Moss Appeal

Photo by Jack GouldFive years ago, OC fashion designer Mossimo Giannulli was untouchable. Two years ago, he was nearly bankrupt. Today, he's in Target.

Not the man but his clothes: brightly colored, inexpensive, surprisingly well-made versions of the chic, surf-inspired clothes that once sold—for far too much money—in boutiques and select department stores. And there's a ton of it: racks and racks of women's clothes, men's clothes, kids' clothes, all of it prominently displayed under huge, hanging Mossimo placards. There's even a line of Mossimo hair products.

It's the result of a three-year, $28 million contract with Target—a move many regard as the equivalent of Mossimo turning into a big old hunk of cheese. Well, except that the clothes are cute.

“I'm in shock,” says a woman who worked as a sales rep for Mossimo until April 1999, when the company laid off 90 percent of its workforce. “Target just seemed so beneath him. I thought the clothes were going to be so cheesy, but I think they're totally cute. I'm almost buying as much Mossimo stuff at Target as when I worked at Mossimo.”

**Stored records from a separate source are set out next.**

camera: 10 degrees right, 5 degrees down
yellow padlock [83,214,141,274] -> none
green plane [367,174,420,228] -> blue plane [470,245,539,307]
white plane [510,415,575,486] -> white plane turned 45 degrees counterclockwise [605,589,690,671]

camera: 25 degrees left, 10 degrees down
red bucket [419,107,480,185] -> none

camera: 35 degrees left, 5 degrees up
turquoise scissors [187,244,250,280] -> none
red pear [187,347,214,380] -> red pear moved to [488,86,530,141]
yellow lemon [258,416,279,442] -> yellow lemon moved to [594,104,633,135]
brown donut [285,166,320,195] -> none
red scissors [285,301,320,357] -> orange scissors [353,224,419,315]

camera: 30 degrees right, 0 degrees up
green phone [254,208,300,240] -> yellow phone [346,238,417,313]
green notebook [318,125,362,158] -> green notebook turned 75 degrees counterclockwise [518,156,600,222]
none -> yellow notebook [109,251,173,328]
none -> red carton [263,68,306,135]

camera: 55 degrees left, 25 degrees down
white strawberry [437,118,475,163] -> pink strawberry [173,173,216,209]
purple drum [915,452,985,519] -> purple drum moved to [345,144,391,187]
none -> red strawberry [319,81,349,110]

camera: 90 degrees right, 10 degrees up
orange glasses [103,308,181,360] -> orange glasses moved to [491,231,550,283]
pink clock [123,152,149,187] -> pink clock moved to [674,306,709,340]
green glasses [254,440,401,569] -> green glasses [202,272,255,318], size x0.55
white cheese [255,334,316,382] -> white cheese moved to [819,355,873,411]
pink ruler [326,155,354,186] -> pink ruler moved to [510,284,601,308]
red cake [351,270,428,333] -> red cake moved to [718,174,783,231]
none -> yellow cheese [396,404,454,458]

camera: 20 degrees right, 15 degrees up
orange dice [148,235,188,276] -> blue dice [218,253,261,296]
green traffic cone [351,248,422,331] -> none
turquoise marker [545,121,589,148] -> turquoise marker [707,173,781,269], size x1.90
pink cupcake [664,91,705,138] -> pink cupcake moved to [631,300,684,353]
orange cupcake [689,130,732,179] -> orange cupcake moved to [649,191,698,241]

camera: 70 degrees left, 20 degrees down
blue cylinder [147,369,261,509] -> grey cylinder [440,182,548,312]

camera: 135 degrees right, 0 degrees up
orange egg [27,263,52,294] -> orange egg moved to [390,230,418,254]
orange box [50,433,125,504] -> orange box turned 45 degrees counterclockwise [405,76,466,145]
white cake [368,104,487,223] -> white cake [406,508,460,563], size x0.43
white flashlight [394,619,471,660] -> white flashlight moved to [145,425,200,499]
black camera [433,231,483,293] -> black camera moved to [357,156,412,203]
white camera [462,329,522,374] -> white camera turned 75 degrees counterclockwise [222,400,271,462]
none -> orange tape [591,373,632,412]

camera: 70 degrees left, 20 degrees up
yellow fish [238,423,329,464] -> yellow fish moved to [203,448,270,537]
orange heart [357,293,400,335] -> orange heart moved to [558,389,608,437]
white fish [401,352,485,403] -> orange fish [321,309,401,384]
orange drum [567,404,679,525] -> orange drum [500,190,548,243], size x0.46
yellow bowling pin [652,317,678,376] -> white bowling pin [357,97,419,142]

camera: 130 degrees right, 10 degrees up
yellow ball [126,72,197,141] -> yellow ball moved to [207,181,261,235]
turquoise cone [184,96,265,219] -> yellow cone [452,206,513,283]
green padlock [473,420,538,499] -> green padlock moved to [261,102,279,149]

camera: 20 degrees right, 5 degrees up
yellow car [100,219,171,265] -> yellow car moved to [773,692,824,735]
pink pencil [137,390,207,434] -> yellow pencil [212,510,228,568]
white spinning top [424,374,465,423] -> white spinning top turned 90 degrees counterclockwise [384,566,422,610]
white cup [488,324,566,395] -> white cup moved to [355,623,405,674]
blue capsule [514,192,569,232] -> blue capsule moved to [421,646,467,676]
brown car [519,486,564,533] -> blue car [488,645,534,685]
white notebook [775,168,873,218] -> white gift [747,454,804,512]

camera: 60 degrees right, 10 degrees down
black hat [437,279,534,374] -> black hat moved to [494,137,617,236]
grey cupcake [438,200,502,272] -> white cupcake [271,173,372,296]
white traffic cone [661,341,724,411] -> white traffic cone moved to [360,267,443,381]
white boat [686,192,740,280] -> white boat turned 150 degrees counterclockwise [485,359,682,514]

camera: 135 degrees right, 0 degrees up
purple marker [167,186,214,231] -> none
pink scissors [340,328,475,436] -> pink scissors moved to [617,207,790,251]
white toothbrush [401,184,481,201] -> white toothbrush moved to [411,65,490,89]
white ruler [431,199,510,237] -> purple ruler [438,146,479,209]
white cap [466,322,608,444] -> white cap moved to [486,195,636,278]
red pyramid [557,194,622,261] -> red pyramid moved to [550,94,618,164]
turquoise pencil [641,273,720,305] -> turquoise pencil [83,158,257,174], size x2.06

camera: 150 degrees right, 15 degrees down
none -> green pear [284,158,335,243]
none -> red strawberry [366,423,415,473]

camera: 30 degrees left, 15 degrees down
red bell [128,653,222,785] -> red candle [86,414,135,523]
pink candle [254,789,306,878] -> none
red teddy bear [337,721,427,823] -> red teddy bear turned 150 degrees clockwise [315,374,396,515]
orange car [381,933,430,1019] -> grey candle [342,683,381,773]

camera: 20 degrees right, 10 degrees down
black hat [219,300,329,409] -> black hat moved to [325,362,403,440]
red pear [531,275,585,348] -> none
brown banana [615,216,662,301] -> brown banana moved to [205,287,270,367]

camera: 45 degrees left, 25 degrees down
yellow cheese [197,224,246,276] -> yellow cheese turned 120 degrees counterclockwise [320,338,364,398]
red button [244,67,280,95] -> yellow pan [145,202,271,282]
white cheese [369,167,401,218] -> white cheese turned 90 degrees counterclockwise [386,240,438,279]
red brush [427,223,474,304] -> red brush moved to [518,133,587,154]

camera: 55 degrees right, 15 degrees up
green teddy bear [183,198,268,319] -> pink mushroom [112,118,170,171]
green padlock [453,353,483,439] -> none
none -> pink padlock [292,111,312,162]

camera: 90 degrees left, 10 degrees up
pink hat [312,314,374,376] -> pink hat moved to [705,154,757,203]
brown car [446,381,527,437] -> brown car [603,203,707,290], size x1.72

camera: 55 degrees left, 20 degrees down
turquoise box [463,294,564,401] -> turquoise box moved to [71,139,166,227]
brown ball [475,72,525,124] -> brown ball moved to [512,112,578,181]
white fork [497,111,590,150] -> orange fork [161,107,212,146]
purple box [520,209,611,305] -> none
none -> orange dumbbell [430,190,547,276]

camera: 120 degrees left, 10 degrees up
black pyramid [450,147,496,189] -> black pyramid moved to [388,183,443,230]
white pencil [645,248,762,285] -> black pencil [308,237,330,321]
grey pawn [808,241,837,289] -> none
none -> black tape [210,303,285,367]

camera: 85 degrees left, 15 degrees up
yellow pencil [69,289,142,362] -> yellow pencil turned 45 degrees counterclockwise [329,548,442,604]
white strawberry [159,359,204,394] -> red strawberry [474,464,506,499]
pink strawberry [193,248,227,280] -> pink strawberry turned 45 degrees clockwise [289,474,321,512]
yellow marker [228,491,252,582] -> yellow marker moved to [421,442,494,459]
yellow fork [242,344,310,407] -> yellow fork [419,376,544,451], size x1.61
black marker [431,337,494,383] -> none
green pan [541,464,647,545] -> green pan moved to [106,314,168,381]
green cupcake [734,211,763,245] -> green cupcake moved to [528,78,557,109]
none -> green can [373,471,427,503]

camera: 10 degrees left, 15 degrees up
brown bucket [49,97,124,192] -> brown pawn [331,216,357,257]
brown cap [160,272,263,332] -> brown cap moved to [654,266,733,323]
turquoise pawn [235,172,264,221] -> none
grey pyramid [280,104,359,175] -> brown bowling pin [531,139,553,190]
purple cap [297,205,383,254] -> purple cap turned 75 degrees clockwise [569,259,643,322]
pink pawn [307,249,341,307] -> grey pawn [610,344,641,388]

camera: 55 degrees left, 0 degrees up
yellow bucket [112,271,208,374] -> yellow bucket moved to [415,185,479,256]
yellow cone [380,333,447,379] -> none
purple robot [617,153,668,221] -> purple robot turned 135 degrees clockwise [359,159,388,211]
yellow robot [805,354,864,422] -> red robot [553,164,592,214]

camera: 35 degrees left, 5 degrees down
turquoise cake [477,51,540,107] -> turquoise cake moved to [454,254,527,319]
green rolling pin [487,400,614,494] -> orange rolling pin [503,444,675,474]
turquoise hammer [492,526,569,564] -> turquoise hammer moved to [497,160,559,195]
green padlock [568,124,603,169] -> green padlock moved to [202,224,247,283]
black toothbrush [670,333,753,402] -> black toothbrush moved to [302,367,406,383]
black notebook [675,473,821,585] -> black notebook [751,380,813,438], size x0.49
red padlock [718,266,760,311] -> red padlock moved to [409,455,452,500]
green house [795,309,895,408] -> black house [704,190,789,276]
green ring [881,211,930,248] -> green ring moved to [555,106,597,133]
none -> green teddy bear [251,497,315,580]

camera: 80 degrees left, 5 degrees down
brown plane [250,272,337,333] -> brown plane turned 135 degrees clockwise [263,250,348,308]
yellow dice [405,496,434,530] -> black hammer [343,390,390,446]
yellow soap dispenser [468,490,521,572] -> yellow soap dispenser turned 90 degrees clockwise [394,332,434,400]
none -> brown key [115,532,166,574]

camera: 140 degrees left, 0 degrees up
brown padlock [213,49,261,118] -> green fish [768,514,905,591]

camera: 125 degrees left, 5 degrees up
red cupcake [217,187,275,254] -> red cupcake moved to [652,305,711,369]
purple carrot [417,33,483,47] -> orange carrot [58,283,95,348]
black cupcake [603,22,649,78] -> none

She holds out the sleeve of a crimson duster jacket. “When we sold this at Macy's, it would have been $75.” At Target, it's $29.

On this day at Target, right next to a rack of jackets, she has coincidentally run into another ex-Mossimo sales rep. They haven't seen each other since they lost their jobs, so there's much to catch up on: new jobs, new relationships, whereabouts of co-workers, what they think of the clothes (they're surprisingly cute), what they thought they would think (they wanted to hate them), and how they feel about shopping for clothes at Target (well, kind of sheepish, but isn't that stupid?)

“Now, see, I want to buy this,” says one of the women, pointing to an orange, pink and red polka-dot duster jacket (which doesn't look like a pile of vomit even though it sounds like it should), “but I'm not going to. I would have bought this. This is something I would totally buy.”

And she's not going to buy it because
. . . ? “Because it's so easily identifiable,” she says.

It's not like she's ashamed of shopping at Target, but it's not like she's not ashamed, either. She knows it's kind of dumb to care, but still—she would just rather not be seen wearing the same really cute jacket that everyone else is wearing that they all also bought at Target.

“But I might buy it in red,” she says, laughing. “Hey, you're not going to use my name are you?” She'd rather I didn't. And then: “Isn't that stupid of me?”